Protection des consommateurs : WhatsApp a un mois pour prouver qu'elle respecte la législation de l'UE
La Commission et les autorités européennes de protection des consommateurs ont intensifié leur enquête contre WhatsApp, lui accordant un mois pour prouver qu’elle n’a pas enfreint les règles de protection des consommateurs.
La Commission européenne et les autorités européennes chargées de la protection des consommateurs ont encore intensifié leur enquête contre l’application de messagerie, accordant à WhatsApp un mois pour prouver qu’elle n’a pas enfreint les règles européennes de protection des consommateurs.
L’enquête a débuté par une plainte déposée par le Bureau européen des unions de consommateurs (BEUC) et huit de ses membres en juillet 2021 dans le cadre d’un mécanisme récemment mis en place, appelé Réseau de coopération en matière de protection des consommateurs (CPC).
Les associations de consommateurs accusaient WhatsApp d’avoir injustement poussé ses utilisateurs à accepter sa nouvelle politique de confidentialité et ses nouvelles conditions générales en leur proposant avec insistance une fenêtre pop-up de consentement qui n’expliquait pas de manière adéquate les implications en termes de traitement des données personnelles.
La Commission européenne s’est saisie de la plainte et, en janvier, WhatsApp a reçu une lettre officielle lui demandant de clarifier la manière dont la nouvelle politique de confidentialité de l’application respectait la législation européenne en matière de protection des consommateurs et tout échange de données personnelles avec Meta, sa société mère.

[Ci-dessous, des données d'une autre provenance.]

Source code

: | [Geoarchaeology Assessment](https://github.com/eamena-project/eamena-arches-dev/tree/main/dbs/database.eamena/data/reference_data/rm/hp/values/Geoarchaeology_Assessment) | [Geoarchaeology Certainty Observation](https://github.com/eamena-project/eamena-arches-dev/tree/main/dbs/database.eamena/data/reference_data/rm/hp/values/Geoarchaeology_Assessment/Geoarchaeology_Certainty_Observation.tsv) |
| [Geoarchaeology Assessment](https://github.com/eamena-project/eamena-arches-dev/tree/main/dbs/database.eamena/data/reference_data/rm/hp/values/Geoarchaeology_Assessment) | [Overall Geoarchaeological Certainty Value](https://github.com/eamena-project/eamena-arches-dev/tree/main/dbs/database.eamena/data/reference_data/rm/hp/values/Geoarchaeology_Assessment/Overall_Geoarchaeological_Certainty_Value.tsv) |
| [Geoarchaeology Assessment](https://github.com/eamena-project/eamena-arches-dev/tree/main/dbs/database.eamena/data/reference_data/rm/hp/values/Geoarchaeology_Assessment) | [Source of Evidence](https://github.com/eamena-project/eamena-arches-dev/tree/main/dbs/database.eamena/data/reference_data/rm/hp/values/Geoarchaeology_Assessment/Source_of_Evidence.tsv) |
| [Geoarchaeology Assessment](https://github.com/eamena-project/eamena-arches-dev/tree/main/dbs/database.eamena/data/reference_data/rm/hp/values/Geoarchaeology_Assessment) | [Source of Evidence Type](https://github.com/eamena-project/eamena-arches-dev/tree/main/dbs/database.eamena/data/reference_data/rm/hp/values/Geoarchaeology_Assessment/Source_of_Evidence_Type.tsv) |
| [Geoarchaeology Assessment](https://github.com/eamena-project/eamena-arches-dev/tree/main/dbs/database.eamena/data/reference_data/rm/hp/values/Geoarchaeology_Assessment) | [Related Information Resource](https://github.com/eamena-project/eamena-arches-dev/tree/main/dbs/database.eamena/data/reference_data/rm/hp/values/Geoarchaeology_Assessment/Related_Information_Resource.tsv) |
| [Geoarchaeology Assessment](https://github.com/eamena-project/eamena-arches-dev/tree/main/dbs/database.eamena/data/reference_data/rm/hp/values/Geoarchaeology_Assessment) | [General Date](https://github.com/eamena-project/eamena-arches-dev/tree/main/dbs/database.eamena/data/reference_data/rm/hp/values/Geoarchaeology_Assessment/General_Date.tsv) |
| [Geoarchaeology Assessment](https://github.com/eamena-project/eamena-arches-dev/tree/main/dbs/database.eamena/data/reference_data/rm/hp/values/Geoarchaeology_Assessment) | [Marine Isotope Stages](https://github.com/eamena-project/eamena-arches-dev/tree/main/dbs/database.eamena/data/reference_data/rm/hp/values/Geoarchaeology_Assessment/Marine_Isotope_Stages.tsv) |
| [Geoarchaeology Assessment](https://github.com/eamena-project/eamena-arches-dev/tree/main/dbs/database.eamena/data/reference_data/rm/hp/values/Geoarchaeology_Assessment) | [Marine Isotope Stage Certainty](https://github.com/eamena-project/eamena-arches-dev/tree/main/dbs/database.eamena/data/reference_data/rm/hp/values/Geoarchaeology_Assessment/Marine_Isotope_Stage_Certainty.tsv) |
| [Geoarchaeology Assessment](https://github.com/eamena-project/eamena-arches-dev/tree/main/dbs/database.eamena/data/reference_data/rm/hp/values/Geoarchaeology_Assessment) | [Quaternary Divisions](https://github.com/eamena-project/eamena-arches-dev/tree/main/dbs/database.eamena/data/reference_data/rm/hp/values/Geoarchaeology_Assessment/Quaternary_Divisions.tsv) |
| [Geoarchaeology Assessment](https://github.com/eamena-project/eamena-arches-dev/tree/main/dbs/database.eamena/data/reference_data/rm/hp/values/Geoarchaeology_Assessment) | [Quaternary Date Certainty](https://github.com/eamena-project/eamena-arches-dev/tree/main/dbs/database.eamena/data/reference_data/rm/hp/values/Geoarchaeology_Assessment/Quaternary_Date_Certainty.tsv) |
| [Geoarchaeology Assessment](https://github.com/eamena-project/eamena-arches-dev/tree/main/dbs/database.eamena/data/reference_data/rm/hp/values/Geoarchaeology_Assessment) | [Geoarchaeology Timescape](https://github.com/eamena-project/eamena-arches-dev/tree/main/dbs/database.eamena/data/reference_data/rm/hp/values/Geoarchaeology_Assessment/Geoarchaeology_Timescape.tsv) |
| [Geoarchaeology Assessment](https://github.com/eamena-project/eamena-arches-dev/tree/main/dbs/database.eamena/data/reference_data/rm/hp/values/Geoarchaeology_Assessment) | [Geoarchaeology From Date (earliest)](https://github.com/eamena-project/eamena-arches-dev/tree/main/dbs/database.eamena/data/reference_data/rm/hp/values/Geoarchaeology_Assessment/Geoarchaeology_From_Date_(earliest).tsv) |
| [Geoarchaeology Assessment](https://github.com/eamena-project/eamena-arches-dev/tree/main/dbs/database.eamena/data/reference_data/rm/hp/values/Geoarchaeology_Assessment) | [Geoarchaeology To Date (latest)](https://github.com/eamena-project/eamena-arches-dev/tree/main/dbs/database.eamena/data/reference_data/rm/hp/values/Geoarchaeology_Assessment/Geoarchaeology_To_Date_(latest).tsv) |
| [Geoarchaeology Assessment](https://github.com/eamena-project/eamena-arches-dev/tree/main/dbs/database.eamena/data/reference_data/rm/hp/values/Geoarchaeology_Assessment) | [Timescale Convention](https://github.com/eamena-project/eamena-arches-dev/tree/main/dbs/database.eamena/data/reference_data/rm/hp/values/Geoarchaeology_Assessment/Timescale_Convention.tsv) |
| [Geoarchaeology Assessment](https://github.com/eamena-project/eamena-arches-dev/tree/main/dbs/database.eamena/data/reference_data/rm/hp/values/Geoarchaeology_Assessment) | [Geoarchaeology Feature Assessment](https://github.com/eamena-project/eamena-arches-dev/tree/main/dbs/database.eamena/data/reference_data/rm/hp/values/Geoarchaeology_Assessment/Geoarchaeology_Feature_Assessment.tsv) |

Cette lettre a marqué le début d’un dialogue réglementaire qui a duré jusqu’à la fin du mois de février, au cours duquel les autorités européennes et nationales pouvaient demander à WhatsApp des détails sur la façon dont elle informait les consommateurs des changements dans sa politique.
Cependant, le dialogue n’a pas mis fin à l’affaire puisque la Commission et les organismes de surveillance en matière de protection des consommateurs ont envoyé une autre lettre à WhatsApp mercredi (8 juin), demandant à l’entreprise technologique de clarifier les questions en suspens.
Plus précisément, il est demandé à l’application de messagerie de montrer comment elle compte communiquer les futures mises à jour de ses conditions de service dans un délai d’un mois. Le droit de la consommation exige que les utilisateurs soient informés des implications de ces mises à jour et puissent choisir librement s’ils désirent toujours utiliser l’application.
« WhatsApp doit s’assurer que les utilisateurs comprennent ce qu’ils acceptent et la manière dont leurs données personnelles sont utilisées à des fins commerciales, notamment pour offrir des services à des partenaires commerciaux », a déclaré le commissaire à la Justice Didier Reynders dans un communiqué.
« Je répète que j’attends de WhatsApp qu’elle se conforme pleinement aux règles de l’UE qui protègent les consommateurs et leurs droits fondamentaux », a ajouté M. Reynders.
Selon la Commission, WhatsApp a prouvé qu’elle avait fourni les informations nécessaires aux utilisateurs via des notifications intégrées à l’application et son service d’assistance. Pourtant, la manière dont la mise à jour a été effectuée a été jugée problématique, car les informations ont été fournies de manière insistante, insuffisante et confuse.
En outre, bien que la protection des données relève de la compétence des autorités de protection des données, sa relation étroite avec le droit de la consommation signifie que les autorités de protection des consommateurs se sont intéressées aux pratiques de traitement des données de WhatsApp et à la manière dont les utilisateurs en ont été informés.
En particulier, la société technologique a d’abord dû clarifier la manière dont elle partageait les données avec sa société mère Meta et devra expliquer si son modèle économique inclut la monétisation des données des utilisateurs. De son côté, WhatsApp souligne que son modèle économique principal se concentre sur la messagerie professionnelle.
« Notre mise à jour de 2021 n’a pas changé notre engagement envers la confidentialité des utilisateurs ou la manière dont nous exploitons notre service, y compris la manière dont nous traitons, utilisons ou partageons les données avec quiconque, y compris Meta », a déclaré un porte-parole de WhatsApp à EURACTIV.